• The problem
The entries are to be written out word for word, with their images left out.
(Data extracts Opens)
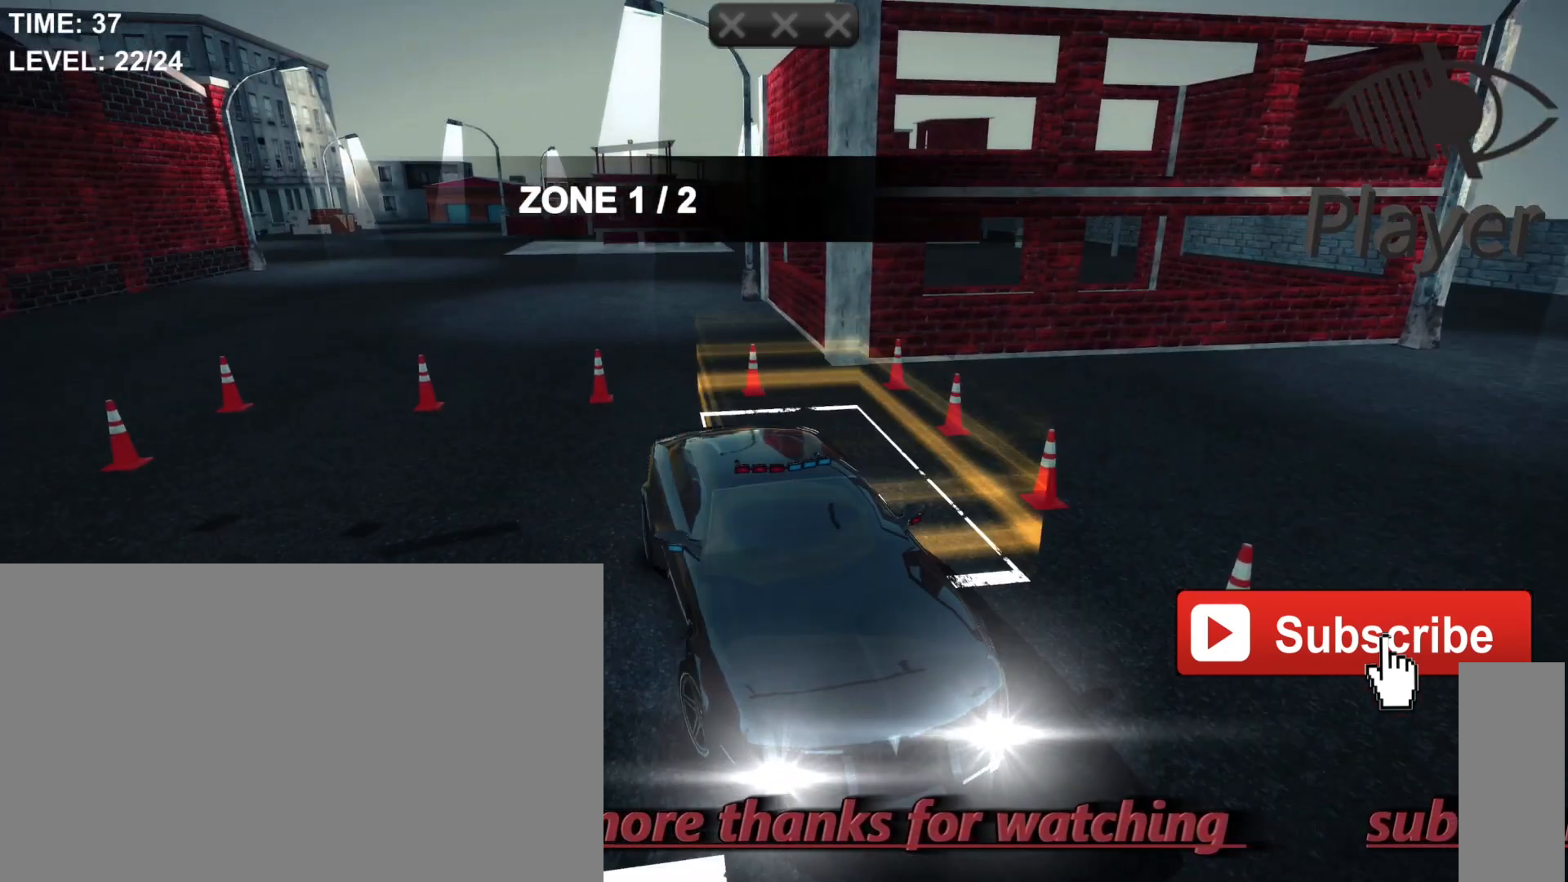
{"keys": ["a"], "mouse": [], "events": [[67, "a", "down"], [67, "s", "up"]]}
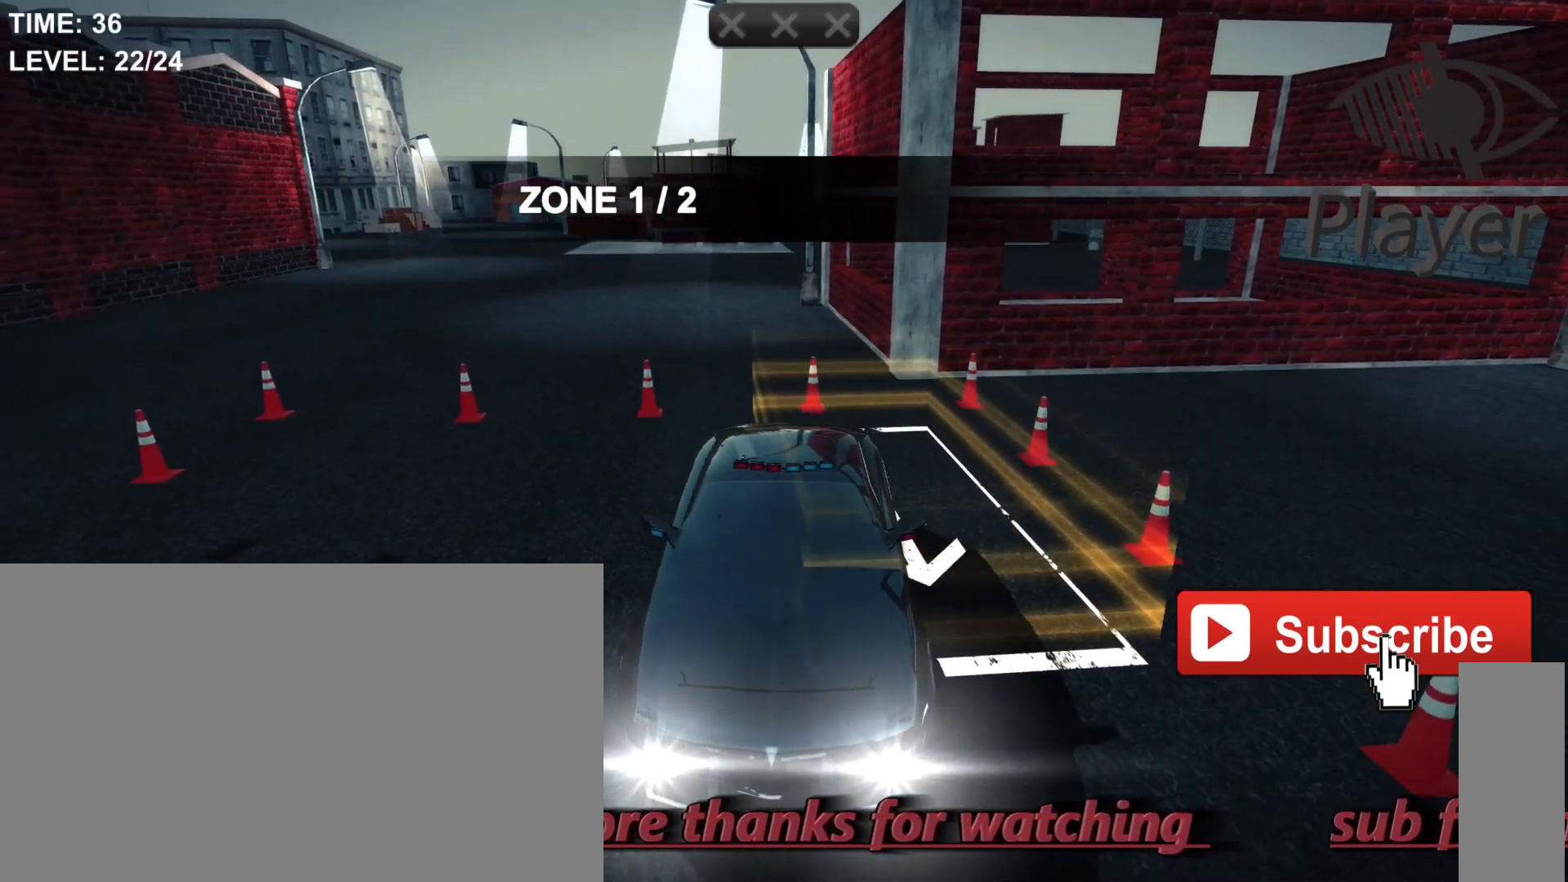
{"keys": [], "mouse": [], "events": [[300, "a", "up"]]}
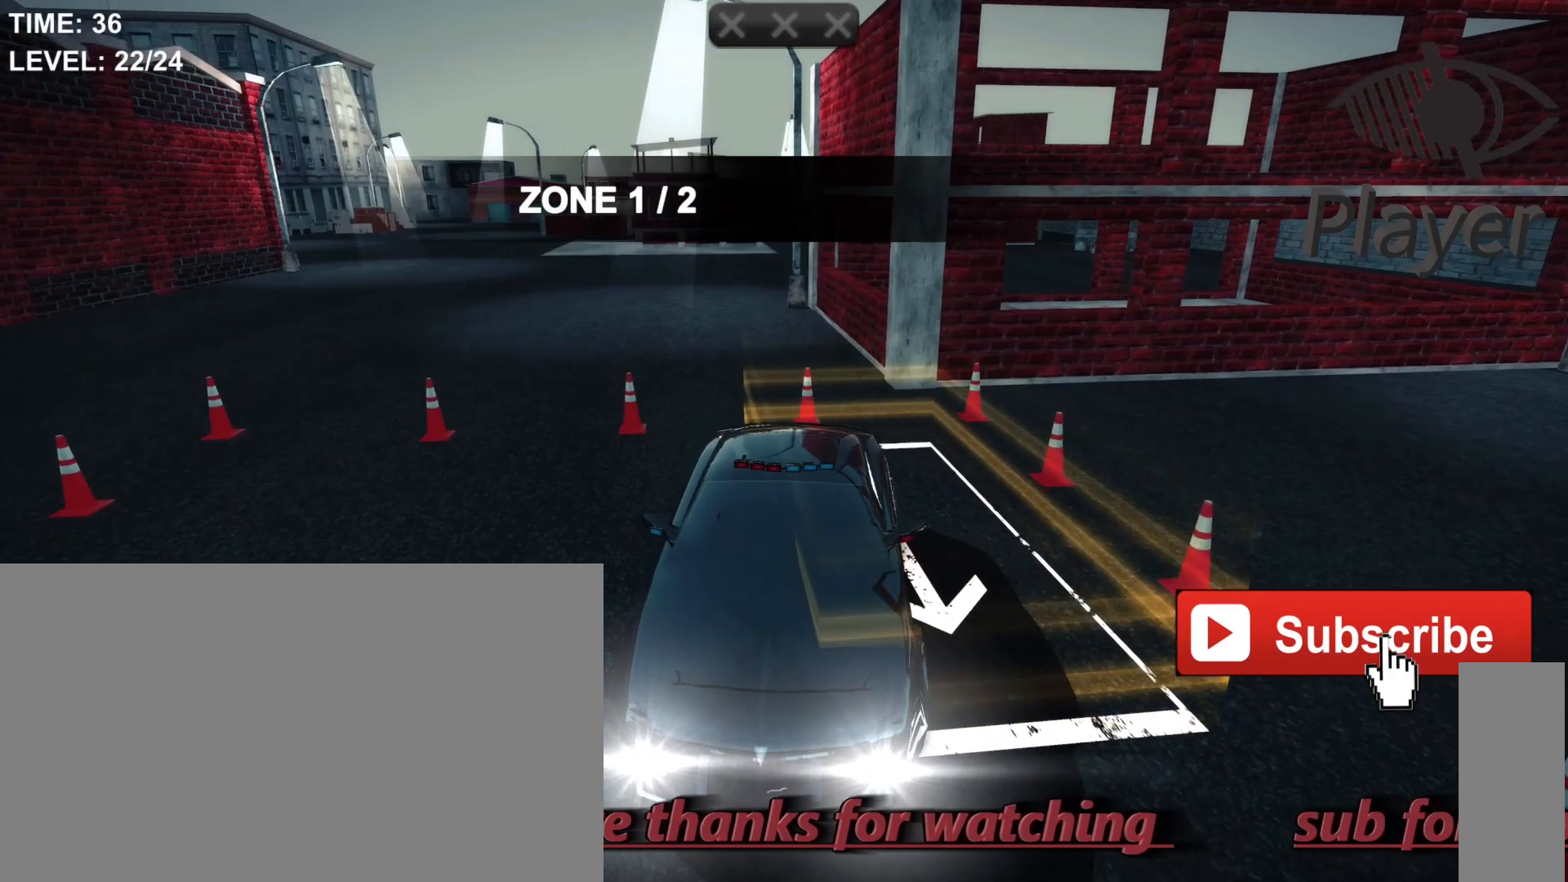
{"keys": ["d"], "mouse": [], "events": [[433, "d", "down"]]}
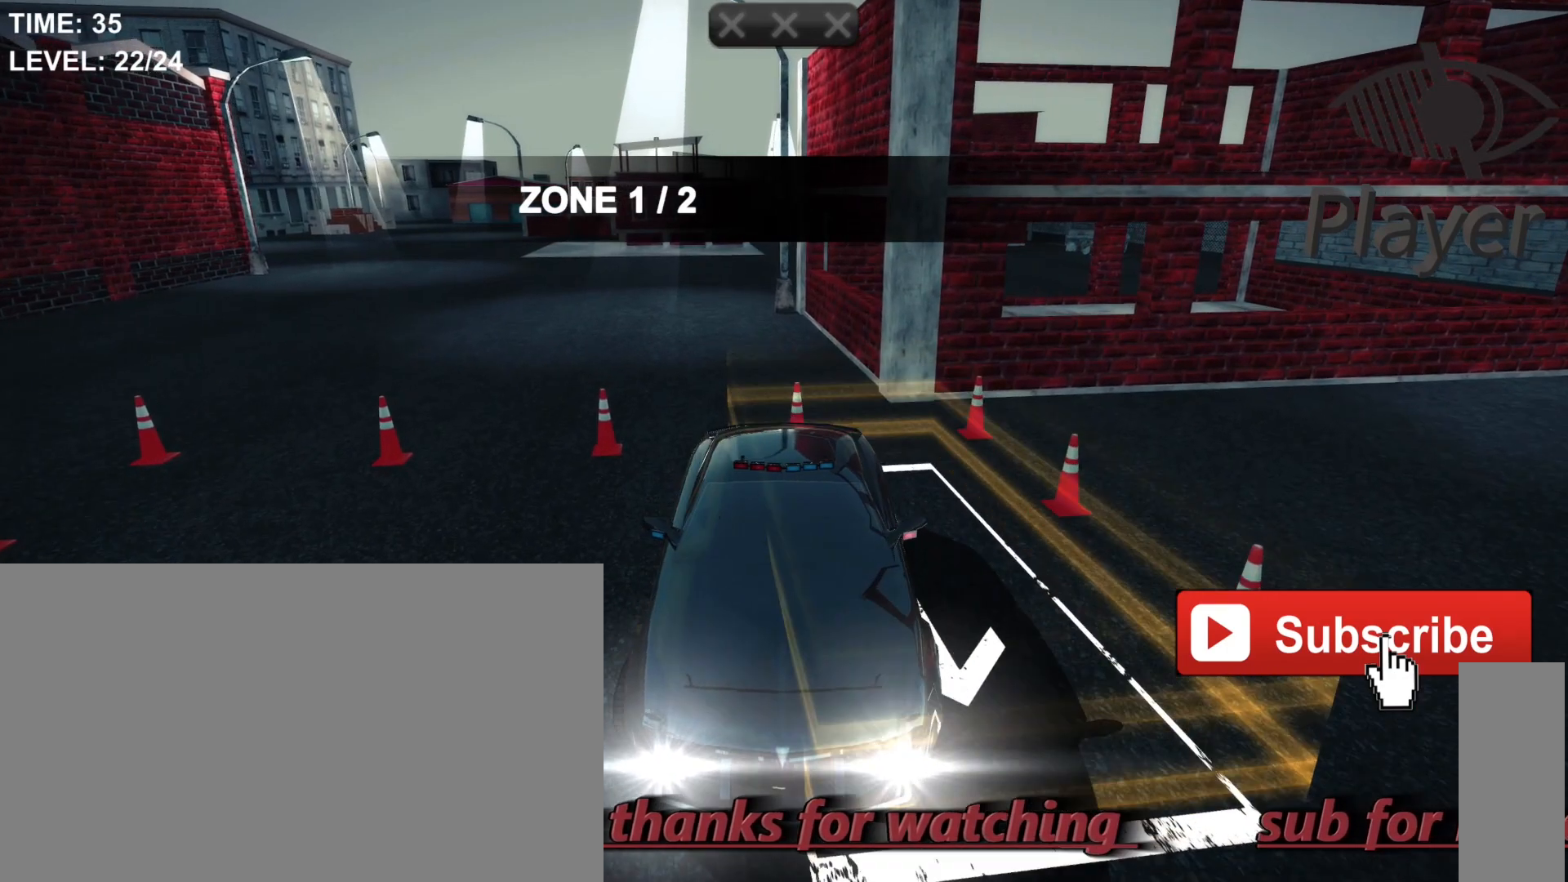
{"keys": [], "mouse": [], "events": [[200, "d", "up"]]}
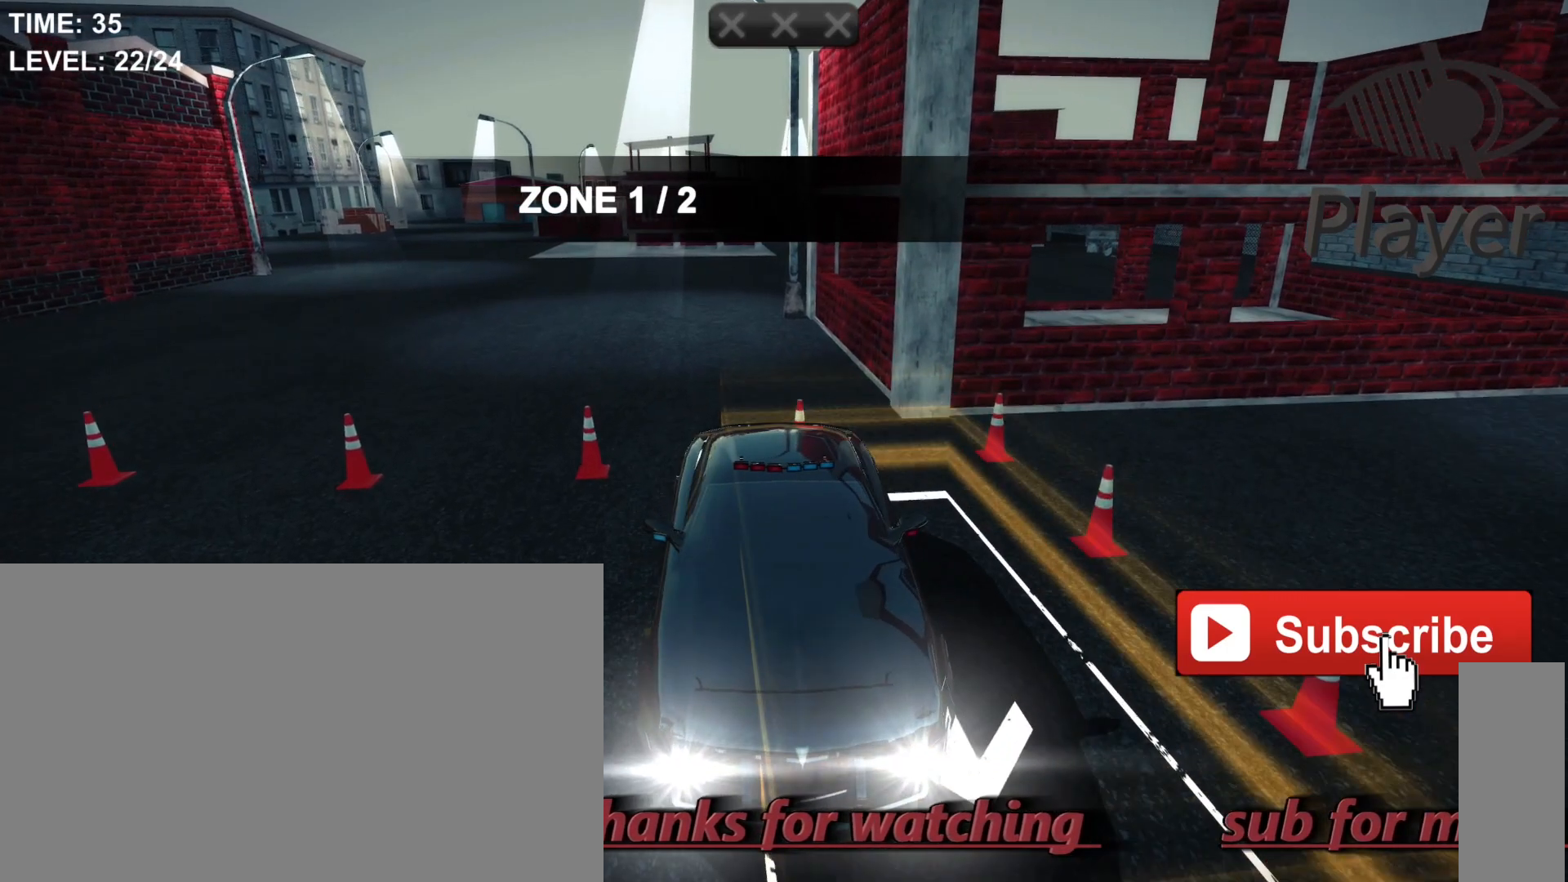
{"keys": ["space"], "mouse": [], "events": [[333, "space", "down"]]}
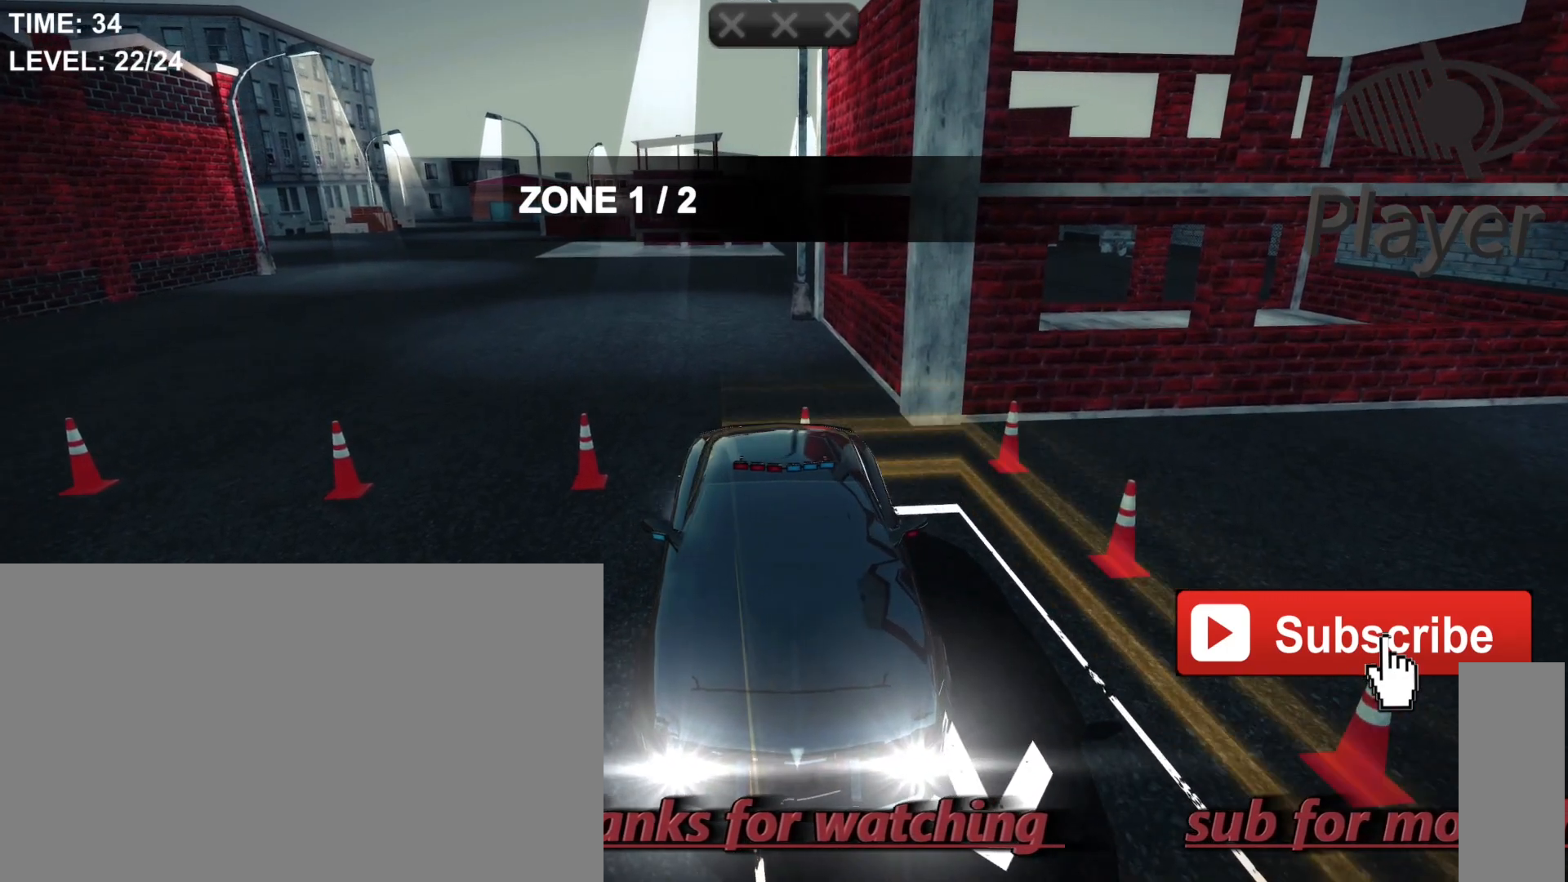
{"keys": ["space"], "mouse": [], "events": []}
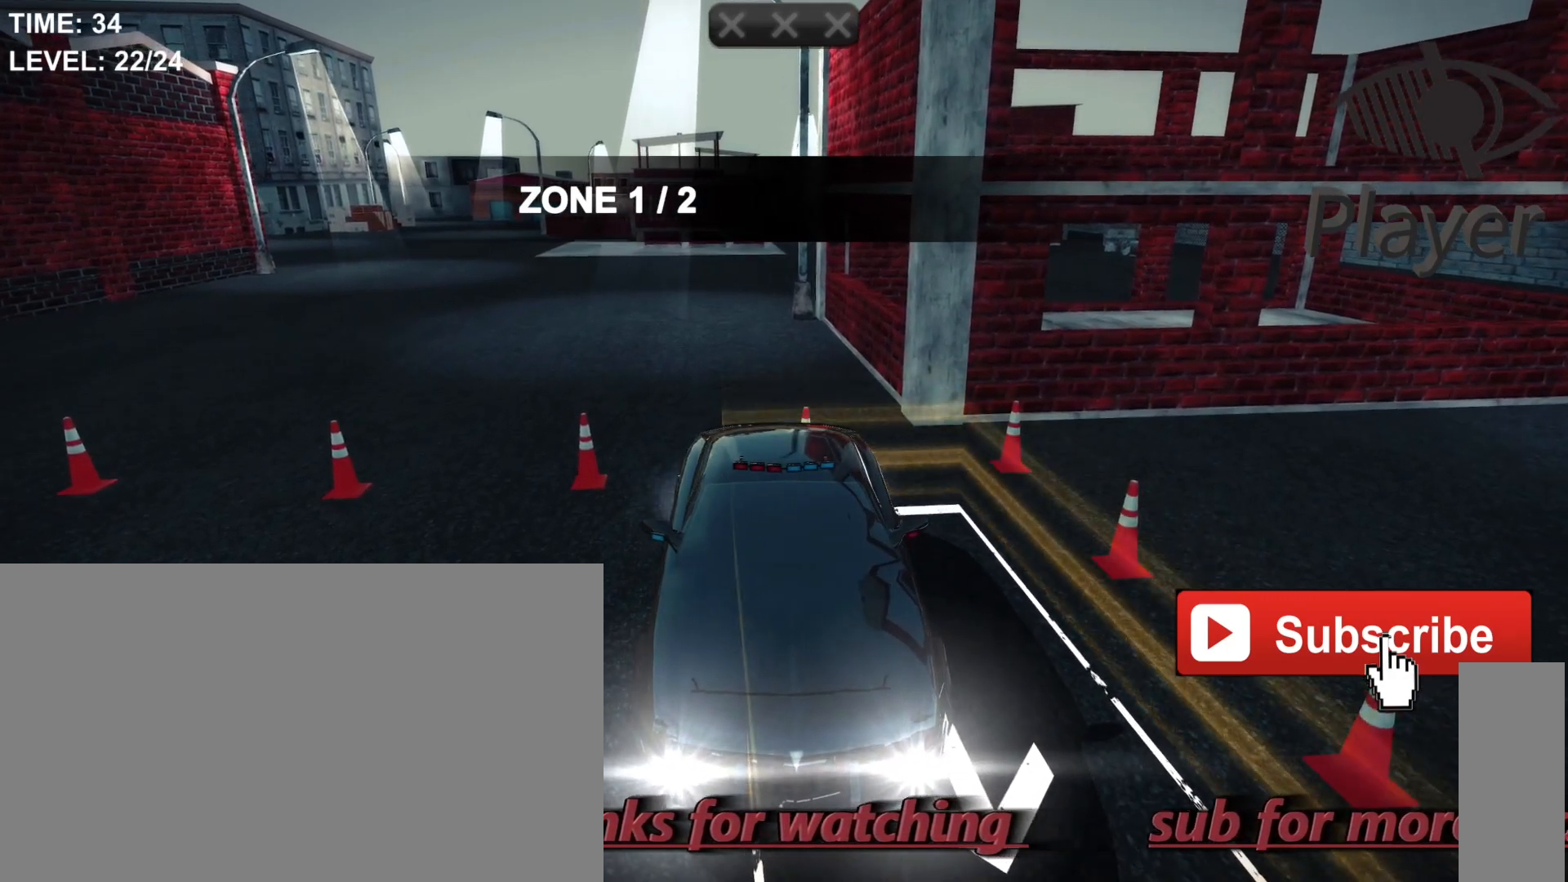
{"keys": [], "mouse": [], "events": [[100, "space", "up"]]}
(Data extracts Closes)
• Task response
{"keys": ["a"], "mouse": [], "events": [[67, "a", "down"], [67, "s", "up"]]}
{"keys": [], "mouse": [], "events": [[300, "a", "up"]]}
{"keys": ["d"], "mouse": [], "events": [[433, "d", "down"]]}
{"keys": [], "mouse": [], "events": [[200, "d", "up"]]}
{"keys": ["space"], "mouse": [], "events": [[333, "space", "down"]]}
{"keys": ["space"], "mouse": [], "events": []}
{"keys": [], "mouse": [], "events": [[100, "space", "up"]]}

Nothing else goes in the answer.